Une autre discussion a porté sur la représentation des
minorités, en particulier la communauté chrétienne (qui représentait quelque 10 p. 100
de l’électorat) et les samaritains (une communauté concentrée de quelques
centaines de personnes près de Naplouse). Aussi, six sièges ont été réservés
pour les chrétiens dans les quatre circonscriptions où ils étaient le plus concentrés
(deux dans chacune des villes de Bethléem et de Jérusalem et un dans chacune
des villes de Ramallah et de Gaza) et un siège a été réservé pour les samaritains
à Naplouse. Ainsi, il est devenu possible pour les candidats chrétiens de se présenter
comme tels. Néanmoins, si le dépouillement devait démontrer
qu’il n’y avait pas suffisamment de candidats chrétiens déclarés parmi ceux classés
dans les premières positions, le candidat ayant le moins de votes parmi ceux
qui auraient été autrement élus serait remplacé par le candidat chrétien
déclaré ayant le plus de suffrages, comme cela s’est effectivement produit dans
les quatre circonscriptions. Conséquemment, le Conseil législatif s’est
retrouvé avec des représentants qui avaient été élus avec moins de votes que
certains autres candidats qui n’avaient pas été élus. Bien que cette question
ait été débattue, on a jugé que ceci était légitime dans le contexte d’une
représentation élargie et dans la foulée d’une élection réussie.
Dans les faits, le système électoral à scrutin majoritaire
plurinominal a produit plusieurs des résultats escomptés. Dans la ville de
Gaza, il y avait 87 candidats – mais les électeurs s’en sont bien sortis malgré
un bulletin de vote dont la longueur faisait environ un mètre. Même s’il y a eu
peu de candidats associés à ceux qui avaient rejeté le processus de paix, au
moins un représentant élu pouvait être perçu comme étant lié à ces mouvements.

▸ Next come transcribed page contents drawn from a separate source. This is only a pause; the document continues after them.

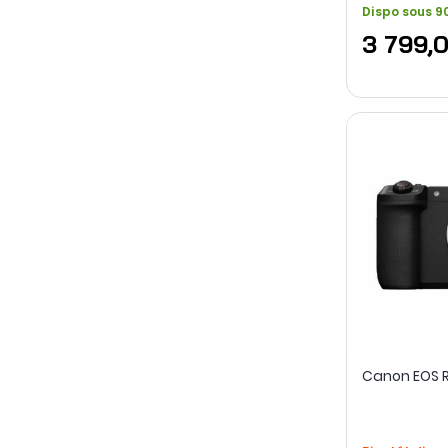
Dispo sous 90
3 799,
Canon EOS R6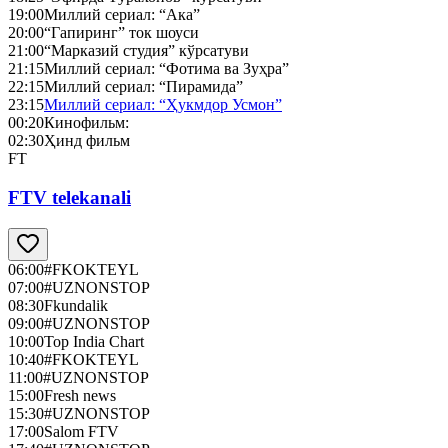
19:00
Миллий сериал: “Ака”
20:00
“Гапиринг” ток шоуси
21:00
“Марказий студия” кўрсатуви
21:15
Миллий сериал: “Фотима ва Зуҳра”
22:15
Миллий сериал: “Пирамида”
23:15
Миллий сериал: “Ҳукмдор Усмон”
00:20
Кинофильм:
02:30
Ҳинд фильм
FT
FTV telekanali
06:00
#FKOKTEYL
07:00
#UZNONSTOP
08:30
Fkundalik
09:00
#UZNONSTOP
10:00
Top India Chart
10:40
#FKOKTEYL
11:00
#UZNONSTOP
15:00
Fresh news
15:30
#UZNONSTOP
17:00
Salom FTV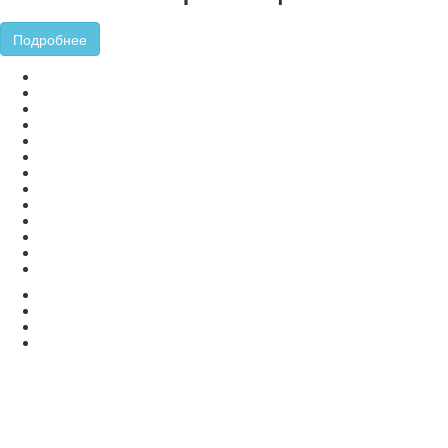
Подробнее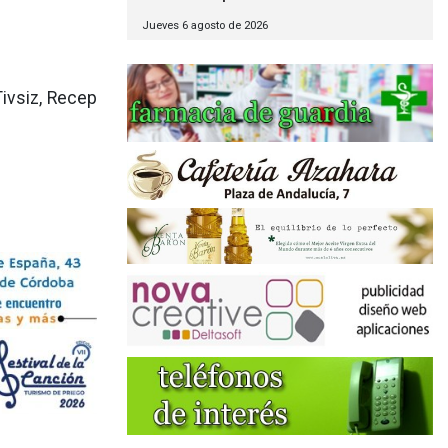
Jueves 6 agosto de 2026
ivsiz, Recep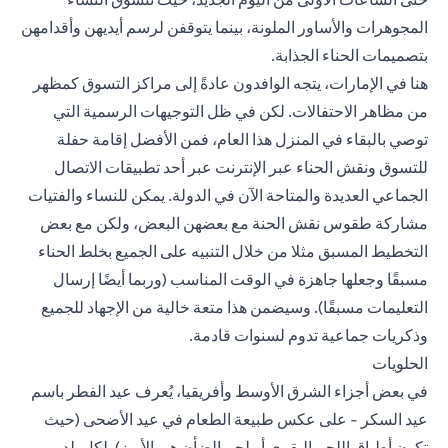
المجوهرات والأساور الملونة، بينما يتوقفن لرسم أيديهن وأقدامهن
بتصميمات الحناء الجذابة.
هنا في الإمارات، يتجه الوافدون عادةً إلى مراكز التسوق كمظهر
من مظاهر الاحتفالات. لكن في ظل التوجيهات الرسمية التي
توصي بالبقاء في المنزل هذا العام، فمن الأفضل إقامة حفلة
للتسوق ونقش الحناء عبر الإنترنت عبر أحد تطبيقات الاتصال
الجماعي العديدة والمتاحة الآن في الدولة. يمكن للنساء والفتيات
مشاركة طقوس نقش الحنة مع بعضهن البعض، ولكن مع بعض
التخطيط المسبق مثلا من خلال التنبيه على الجميع بخلط الحناء
مسبقًا وجعلها جاهزة في الوقت المناسب (وربما أيضًا إرسال
التعليمات مسبقًا). وسيضمن هذا متعة خالية من الإجهاد للجميع
وذكريات جماعية تدوم لسنوات قادمة.
الحلويات
في بعض أجزاء الشرق الأوسط وأفريقيا، يُعرف عيد الفطر باسم
عيد السكر - على عكس طبيعة الطعام في عيد الأضحى (حيث
تكون أطباق اللحم البقري أو لحم الضأن هي الأبرز). لكل بلد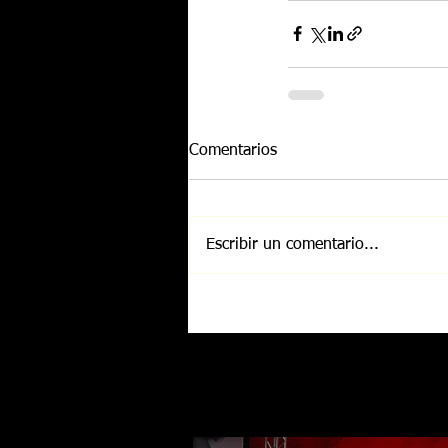
Comentarios
Escribir un comentario...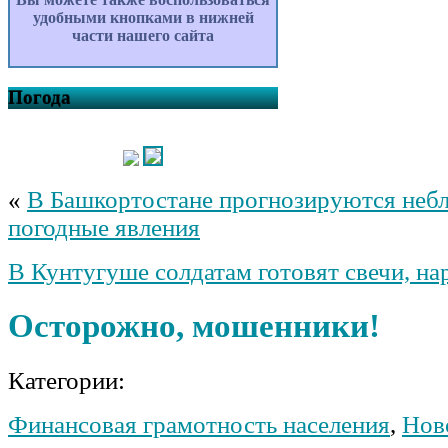
удобными кнопками в нижней
части нашего сайта
Погода
«
В Башкортостане прогнозируются неб
погодные явления
В Кунтугуше солдатам готовят свечи, н
Осторожно, мошенники!
Категории:
Финансовая грамотность населения
,
Нов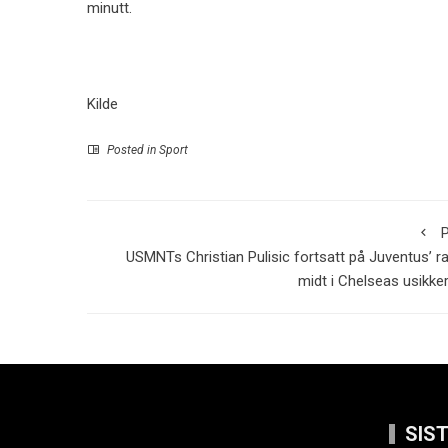
minutt.
Kilde
Posted in
Sport
P
USMNTs Christian Pulisic fortsatt på Juventus’ r
midt i Chelseas usikke
SIS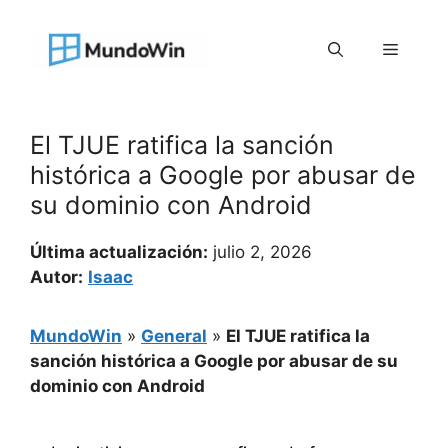
Saltar
al
Menú
contenido
El TJUE ratifica la sanción
histórica a Google por abusar de
su dominio con Android
Última actualización:
julio 2, 2026
Autor:
Isaac
MundoWin
»
General
»
El TJUE ratifica la
sanción histórica a Google por abusar de su
dominio con Android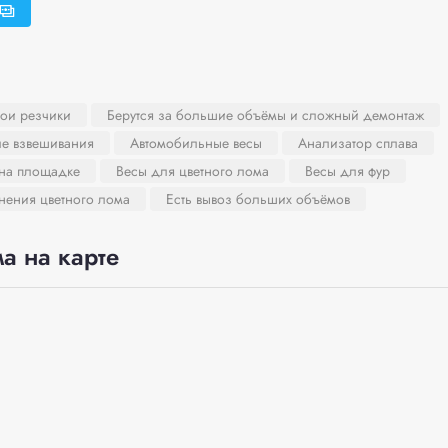
вои резчики
Берутся за большие объёмы и сложный демонтаж
ле взвешивания
Автомобильные весы
Анализатор сплава
 на площадке
Весы для цветного лома
Весы для фур
нения цветного лома
Есть вывоз больших объёмов
а на карте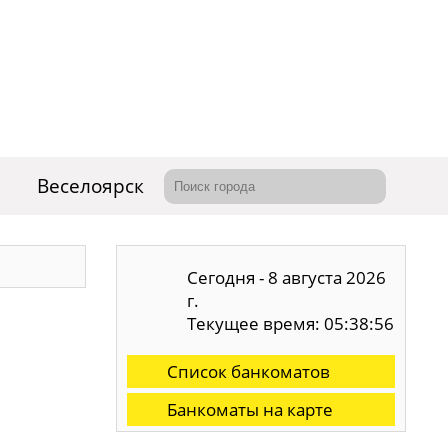
Веселоярск
Сегодня - 8 августа 2026
г.
Текущее время: 05:38:57
Список банкоматов
Банкоматы на карте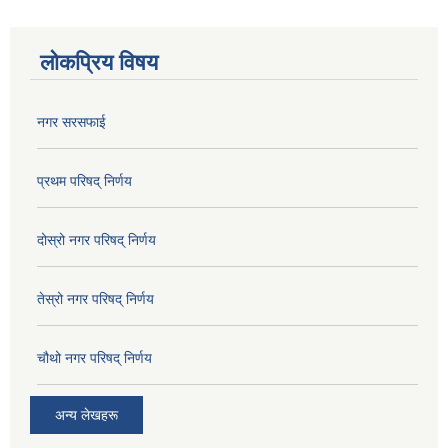
लोकप्रिय विषय
नगर सरसफाई
प्रथम परिषद् निर्णय
दोस्रो नगर परिषद् निर्णय
तेस्रो नगर परिषद् निर्णय
चौथो नगर परिषद् निर्णय
अन्य लेखहरू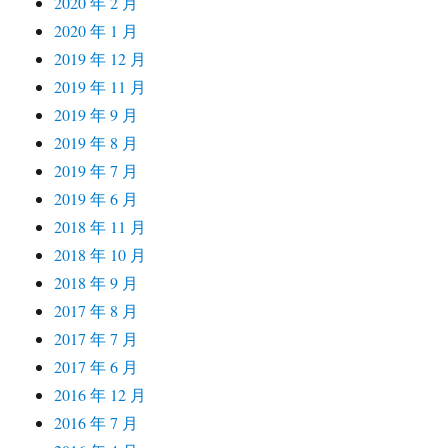
2020 年 2 月
2020 年 1 月
2019 年 12 月
2019 年 11 月
2019 年 9 月
2019 年 8 月
2019 年 7 月
2019 年 6 月
2018 年 11 月
2018 年 10 月
2018 年 9 月
2017 年 8 月
2017 年 7 月
2017 年 6 月
2016 年 12 月
2016 年 7 月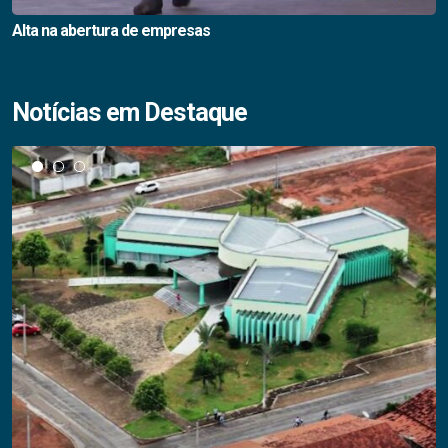
Alta na abertura de empresas
Notícias em Destaque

Les candidats de la liste du Fatah ont eu l’avantage, mais les électeurs sont
parvenus à faire la part des choses parmi des candidats plus ou moins
populaires. D’importantes personnalités indépendantes ainsi que des
représentants de minorités ont été élus. Les petites villes qui affichaient une
attitude farouchement indépendante ont obtenu leur propre représentant. Et
ainsi, le président et le Conseil législatif ont pris leurs fonctions en 1996, disposant
d’une grande légitimité au sein de la communauté palestinienne.